There is a national phonics screening check assessment at the end of year 1. It assesses their ability to use their phase 1-5 knowledge to decode phonetic words. The test consists of reading 40 words with phonemes from phase 2-5, 20 of which are real words and 20 are pseudo (alien) words. The pass mark is normally around 32/40, but can change each year. The children who don’t pass the phonics screening check in year 1 will be expected to retake it the following June when they are in year 2. These children will receive phonics interventions throughout year 2.

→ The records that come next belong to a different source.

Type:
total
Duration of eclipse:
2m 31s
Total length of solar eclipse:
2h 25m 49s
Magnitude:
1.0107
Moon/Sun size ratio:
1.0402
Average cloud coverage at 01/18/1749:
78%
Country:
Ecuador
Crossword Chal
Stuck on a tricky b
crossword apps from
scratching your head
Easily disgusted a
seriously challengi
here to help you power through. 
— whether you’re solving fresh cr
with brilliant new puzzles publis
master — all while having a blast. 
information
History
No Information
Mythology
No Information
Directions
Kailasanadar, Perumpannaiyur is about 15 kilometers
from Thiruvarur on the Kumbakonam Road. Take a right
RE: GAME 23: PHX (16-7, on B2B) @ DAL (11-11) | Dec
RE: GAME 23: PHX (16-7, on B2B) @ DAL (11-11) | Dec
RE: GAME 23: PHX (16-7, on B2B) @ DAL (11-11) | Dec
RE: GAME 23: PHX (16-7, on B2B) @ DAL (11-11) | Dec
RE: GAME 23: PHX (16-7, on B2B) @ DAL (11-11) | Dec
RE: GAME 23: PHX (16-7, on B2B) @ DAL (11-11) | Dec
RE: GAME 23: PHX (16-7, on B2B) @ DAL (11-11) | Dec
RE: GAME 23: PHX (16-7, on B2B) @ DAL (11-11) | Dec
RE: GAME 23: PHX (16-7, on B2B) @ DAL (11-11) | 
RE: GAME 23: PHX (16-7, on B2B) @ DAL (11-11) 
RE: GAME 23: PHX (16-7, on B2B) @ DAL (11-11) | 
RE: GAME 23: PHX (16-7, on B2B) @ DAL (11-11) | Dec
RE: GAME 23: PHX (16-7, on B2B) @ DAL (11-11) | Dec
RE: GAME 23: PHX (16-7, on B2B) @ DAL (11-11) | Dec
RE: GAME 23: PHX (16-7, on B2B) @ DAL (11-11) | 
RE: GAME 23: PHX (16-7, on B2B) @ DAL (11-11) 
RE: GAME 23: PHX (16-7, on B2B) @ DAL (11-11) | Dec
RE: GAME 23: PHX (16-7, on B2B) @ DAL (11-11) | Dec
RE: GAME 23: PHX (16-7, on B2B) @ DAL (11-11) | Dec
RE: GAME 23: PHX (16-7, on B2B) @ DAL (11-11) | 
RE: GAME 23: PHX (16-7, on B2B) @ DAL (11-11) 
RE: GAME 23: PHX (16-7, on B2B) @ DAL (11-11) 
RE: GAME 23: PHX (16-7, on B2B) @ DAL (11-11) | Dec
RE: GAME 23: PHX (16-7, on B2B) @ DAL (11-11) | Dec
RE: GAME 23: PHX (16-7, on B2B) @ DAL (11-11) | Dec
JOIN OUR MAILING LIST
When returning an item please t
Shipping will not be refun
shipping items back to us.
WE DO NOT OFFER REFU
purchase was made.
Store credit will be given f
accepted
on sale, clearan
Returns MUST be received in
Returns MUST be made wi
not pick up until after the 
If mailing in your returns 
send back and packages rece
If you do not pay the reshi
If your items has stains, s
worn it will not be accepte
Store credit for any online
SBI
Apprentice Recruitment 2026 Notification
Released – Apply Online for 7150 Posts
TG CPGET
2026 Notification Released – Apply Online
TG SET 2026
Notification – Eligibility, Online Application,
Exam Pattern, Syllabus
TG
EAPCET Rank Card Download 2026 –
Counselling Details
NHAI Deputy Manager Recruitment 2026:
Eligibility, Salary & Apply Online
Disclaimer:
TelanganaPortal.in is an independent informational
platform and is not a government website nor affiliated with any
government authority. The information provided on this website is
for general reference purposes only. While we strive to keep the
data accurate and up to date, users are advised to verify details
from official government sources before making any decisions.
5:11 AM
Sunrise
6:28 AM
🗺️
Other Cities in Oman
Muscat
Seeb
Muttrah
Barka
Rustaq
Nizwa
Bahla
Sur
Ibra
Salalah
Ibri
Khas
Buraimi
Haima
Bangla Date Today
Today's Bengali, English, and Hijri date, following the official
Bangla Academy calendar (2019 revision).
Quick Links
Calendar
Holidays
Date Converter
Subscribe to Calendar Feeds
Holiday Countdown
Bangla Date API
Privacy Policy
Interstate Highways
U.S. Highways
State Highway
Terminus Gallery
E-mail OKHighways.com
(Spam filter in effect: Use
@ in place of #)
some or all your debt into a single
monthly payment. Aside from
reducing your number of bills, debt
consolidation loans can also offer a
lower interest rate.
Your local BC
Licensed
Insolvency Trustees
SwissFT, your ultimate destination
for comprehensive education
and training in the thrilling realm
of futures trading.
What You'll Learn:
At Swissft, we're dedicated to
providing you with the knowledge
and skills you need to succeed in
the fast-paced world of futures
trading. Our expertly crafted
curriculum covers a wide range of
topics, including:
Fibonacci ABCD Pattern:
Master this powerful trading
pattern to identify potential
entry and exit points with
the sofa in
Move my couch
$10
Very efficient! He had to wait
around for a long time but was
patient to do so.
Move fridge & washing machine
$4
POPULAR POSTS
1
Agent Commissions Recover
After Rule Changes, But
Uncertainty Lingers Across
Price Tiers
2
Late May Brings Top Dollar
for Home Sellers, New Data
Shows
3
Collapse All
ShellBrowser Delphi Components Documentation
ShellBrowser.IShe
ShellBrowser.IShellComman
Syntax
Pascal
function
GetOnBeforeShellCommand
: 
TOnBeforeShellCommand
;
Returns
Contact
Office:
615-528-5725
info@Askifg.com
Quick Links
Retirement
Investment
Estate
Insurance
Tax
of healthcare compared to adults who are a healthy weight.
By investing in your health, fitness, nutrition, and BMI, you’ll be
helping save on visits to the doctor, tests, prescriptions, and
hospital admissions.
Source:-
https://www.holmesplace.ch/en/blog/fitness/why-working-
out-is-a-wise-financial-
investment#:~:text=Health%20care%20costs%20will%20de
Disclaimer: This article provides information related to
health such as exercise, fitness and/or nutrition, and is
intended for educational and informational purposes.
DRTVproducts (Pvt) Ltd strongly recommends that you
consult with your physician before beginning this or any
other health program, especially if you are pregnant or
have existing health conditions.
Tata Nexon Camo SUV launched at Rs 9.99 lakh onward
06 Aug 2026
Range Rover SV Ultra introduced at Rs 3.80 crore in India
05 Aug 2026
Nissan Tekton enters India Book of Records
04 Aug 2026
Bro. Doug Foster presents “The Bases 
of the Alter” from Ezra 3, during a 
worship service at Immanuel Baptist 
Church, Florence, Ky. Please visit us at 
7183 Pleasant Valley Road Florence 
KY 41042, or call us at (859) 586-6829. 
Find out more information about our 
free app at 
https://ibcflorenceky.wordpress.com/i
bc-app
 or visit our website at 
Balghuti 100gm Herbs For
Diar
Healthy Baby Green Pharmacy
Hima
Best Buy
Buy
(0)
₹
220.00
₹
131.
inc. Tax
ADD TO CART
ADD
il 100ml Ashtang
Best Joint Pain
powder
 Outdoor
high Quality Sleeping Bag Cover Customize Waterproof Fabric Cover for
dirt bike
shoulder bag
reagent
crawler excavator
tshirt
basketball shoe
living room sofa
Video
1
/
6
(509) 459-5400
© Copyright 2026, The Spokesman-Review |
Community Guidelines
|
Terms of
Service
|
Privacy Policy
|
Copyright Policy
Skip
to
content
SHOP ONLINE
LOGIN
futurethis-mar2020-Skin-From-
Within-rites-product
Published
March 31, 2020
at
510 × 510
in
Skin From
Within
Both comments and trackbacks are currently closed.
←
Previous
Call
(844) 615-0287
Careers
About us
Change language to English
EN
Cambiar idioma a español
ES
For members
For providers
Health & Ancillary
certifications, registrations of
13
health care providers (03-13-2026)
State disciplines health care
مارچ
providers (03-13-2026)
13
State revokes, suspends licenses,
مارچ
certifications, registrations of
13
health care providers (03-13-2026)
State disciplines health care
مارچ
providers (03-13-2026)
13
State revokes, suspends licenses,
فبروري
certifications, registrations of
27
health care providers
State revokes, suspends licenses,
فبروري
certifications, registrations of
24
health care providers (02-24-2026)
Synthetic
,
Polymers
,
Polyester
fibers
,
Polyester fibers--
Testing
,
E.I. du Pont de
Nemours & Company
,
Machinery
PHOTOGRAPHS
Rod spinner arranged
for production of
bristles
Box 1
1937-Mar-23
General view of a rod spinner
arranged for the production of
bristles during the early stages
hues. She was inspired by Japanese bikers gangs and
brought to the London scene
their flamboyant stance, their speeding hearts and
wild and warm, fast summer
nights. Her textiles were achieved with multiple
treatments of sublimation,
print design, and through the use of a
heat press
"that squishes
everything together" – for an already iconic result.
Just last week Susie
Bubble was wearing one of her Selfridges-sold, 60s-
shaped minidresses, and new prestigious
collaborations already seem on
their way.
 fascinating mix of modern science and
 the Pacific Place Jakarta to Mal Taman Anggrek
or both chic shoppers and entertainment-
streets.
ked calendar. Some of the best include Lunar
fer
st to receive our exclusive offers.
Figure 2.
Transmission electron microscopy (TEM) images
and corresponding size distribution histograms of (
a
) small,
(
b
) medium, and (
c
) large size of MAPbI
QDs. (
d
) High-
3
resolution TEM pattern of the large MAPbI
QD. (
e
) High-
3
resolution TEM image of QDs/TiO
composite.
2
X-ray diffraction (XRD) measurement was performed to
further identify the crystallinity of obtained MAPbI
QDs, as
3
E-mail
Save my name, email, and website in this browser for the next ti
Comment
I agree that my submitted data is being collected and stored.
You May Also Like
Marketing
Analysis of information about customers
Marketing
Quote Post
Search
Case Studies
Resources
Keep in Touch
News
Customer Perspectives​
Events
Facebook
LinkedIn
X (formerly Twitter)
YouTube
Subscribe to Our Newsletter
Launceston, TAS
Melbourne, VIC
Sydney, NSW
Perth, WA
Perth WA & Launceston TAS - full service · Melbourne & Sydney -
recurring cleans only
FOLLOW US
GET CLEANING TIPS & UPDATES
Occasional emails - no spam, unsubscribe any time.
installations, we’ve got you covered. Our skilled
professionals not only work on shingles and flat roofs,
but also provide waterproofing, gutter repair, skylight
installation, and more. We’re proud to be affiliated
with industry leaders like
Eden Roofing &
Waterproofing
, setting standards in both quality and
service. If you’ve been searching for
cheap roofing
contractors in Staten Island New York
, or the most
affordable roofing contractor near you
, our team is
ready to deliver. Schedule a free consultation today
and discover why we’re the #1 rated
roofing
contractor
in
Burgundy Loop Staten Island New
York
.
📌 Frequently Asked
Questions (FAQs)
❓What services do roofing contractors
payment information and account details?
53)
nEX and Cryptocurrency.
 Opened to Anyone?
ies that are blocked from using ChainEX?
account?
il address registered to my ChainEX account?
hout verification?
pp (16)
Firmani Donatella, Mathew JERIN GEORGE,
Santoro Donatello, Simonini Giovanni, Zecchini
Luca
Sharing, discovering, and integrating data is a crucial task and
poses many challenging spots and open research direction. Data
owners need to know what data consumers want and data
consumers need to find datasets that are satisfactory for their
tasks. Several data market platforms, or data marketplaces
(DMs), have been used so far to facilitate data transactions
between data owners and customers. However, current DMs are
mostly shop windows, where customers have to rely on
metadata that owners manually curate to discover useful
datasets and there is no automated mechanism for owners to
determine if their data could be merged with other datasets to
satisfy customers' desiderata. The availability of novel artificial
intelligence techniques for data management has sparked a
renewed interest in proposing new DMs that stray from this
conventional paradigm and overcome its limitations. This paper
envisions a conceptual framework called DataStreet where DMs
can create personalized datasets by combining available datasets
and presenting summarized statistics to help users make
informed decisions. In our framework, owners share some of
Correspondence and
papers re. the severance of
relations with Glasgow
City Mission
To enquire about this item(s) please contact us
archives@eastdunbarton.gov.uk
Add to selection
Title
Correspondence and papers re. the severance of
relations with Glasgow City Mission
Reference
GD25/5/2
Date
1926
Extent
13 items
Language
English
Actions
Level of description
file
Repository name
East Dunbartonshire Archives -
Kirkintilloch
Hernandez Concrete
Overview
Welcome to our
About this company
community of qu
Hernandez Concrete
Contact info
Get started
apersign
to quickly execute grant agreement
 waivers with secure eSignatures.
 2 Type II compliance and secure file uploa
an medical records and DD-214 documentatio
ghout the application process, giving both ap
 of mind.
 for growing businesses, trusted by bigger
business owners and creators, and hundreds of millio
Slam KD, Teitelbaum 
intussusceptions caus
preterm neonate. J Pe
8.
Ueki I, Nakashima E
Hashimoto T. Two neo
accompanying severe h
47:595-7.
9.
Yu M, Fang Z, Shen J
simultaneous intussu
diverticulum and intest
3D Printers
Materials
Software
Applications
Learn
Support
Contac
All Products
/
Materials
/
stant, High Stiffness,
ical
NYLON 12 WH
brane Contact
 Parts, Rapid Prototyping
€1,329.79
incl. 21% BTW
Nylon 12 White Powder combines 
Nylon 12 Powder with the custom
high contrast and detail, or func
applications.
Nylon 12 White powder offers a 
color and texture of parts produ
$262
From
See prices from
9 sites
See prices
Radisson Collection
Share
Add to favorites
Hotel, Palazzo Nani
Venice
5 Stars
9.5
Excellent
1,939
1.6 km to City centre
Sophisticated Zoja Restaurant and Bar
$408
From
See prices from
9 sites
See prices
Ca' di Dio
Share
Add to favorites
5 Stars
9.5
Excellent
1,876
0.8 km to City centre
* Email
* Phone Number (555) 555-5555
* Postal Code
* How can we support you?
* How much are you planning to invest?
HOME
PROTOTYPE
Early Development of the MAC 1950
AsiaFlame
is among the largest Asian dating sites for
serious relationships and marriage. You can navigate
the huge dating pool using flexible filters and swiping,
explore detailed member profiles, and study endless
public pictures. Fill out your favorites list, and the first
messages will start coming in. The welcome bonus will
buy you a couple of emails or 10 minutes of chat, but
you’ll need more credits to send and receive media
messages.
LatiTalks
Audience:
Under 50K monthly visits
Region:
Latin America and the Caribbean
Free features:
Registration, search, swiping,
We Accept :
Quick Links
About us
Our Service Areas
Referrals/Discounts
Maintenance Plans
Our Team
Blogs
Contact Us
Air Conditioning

As a school, we choose to follow the National Curriculum for English.
Purpose of Study
English has a pre-eminent place in education and in society. A high-quality education in English will teach pupils to speak and write fluently so that they can communicate their ideas and emotions to others, and through their reading and listening, others can communicate with them. Through reading in particular, pupils have a chance to develop culturally, emotionally, intellectually, socially and spiritually. Literature, especially, plays a key role in such development. Reading also enables pupils both to acquire knowledge and to build on what they already know. All the skills of language are essential to participating fully as a member of society; pupils who do not learn to speak, read and write fluently and confidently are effectively disenfranchised.
The overarching aim for English in the national curriculum is to promote high standards of language and literacy by equipping pupils with a strong command of the spoken and written language, and to develop their love of literature through widespread reading for enjoyment. The national curriculum for English aims to ensure that all pupils:
read easily, fluently and with good understanding
develop the habit of reading widely and often, for both pleasure and information
acquire a wide vocabulary, an understanding of grammar and knowledge of linguistic conventions for reading, writing and spoken language
appreciate our rich and varied literary heritage
write clearly, accurately and coherently, adapting their language and style in and for a range of contexts, purposes and audiences
use discussion in order to learn; they should be able to elaborate and explain clearly their understanding and ideas
are competent in the arts of speaking and listening, making formal presentations, demonstrating to others and participating in debate
Mr Paul Robertson: Reading
Mr Robertson joined Tyndale in 2019 as an Assistant Principal and the school’s first Year 6 teacher. He supports teachers with the teaching of reading and is keen to bring reading to life through the use of the 6 Visible Reading Strategies. Mr Robertson has a love for all things creative, including Tyndale's storytelling curriculum.
Mrs Hannah Dawson: Writing
Mrs Dawson joined Tyndale in 2019 and has over 15 years teaching experience across a wide variety of schools and settings in Scotland and England. She has always been passionate about writing and has developed a wealth of experience and skills throughout her teaching career. Using this wealth of knowledge about writing progression and genres, she supports other teachers in developing their understanding of the teaching of writing and its links with reading, speaking and listening.
Miss Hannah Holbrook: Phonics and Spelling
Miss Holbrook joined Tyndale in 2018 and has taught phonics across EYFS and Year 1 in this time. She is passionate about teaching early reading and equipping children with this lifelong skill. Currently she is working on creating an accessible teaching programme and supporting the teaching of phonics throughout the school.